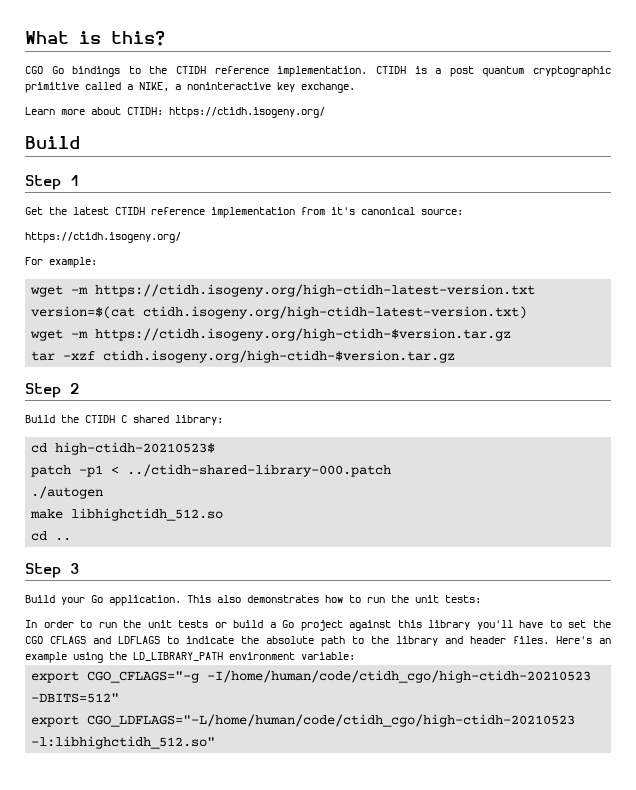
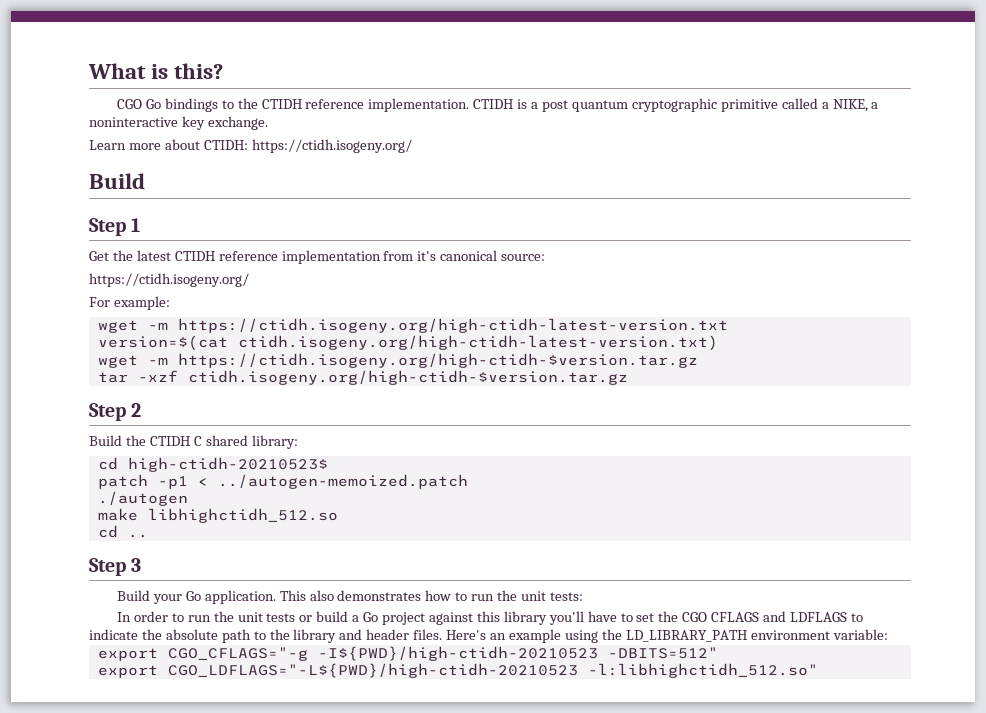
[127,464,392,477] ../ctidh-shared-library-000.patch -> [217,474,468,489] ../autogen-memoized.patch
[207,670,592,683] -I/home/human/code/ctidh_cgo/high-ctidh-20210523 -> [317,646,598,661] -I${PWD}/high-ctidh-20210523
[87,714,576,727] CGO_LDFLAGS="-L/home/human/code/ctidh_cgo/high-ctidh-20210523 -> [167,663,578,678] CGO_LDFLAGS="-L${PWD}/high-ctidh-20210523

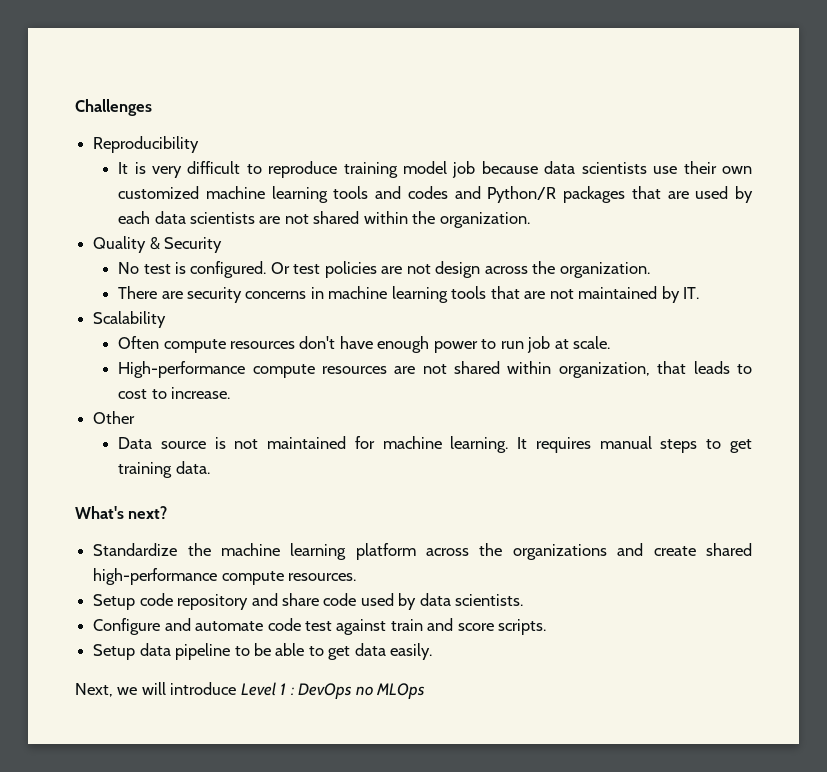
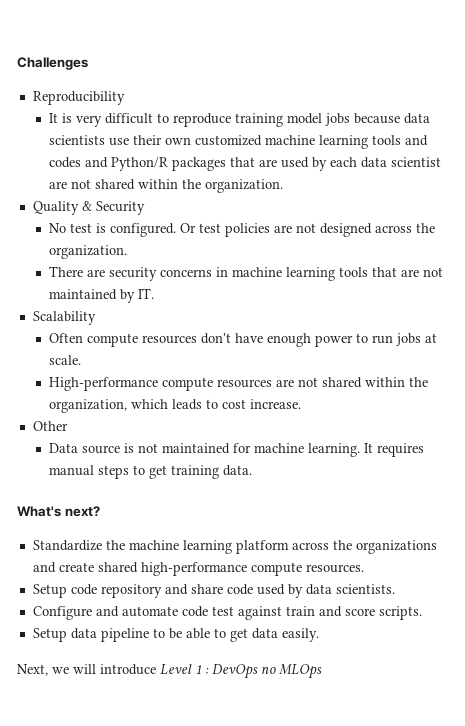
[452,161,476,178] job -> [325,113,351,126] jobs
[190,212,256,224] scientists -> [391,157,442,167] scientist
[435,261,481,278] design -> [320,223,373,237] designed
[527,336,551,353] job -> [396,333,422,346] jobs
[558,361,687,378] organization, that -> [409,377,429,387] [49,399,169,413] the organization, which
[151,389,167,399] to -> (247, 404) none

* Problem description *
Find how many lines in the records contain the string "code", then give the number alone.

* Final answer *
2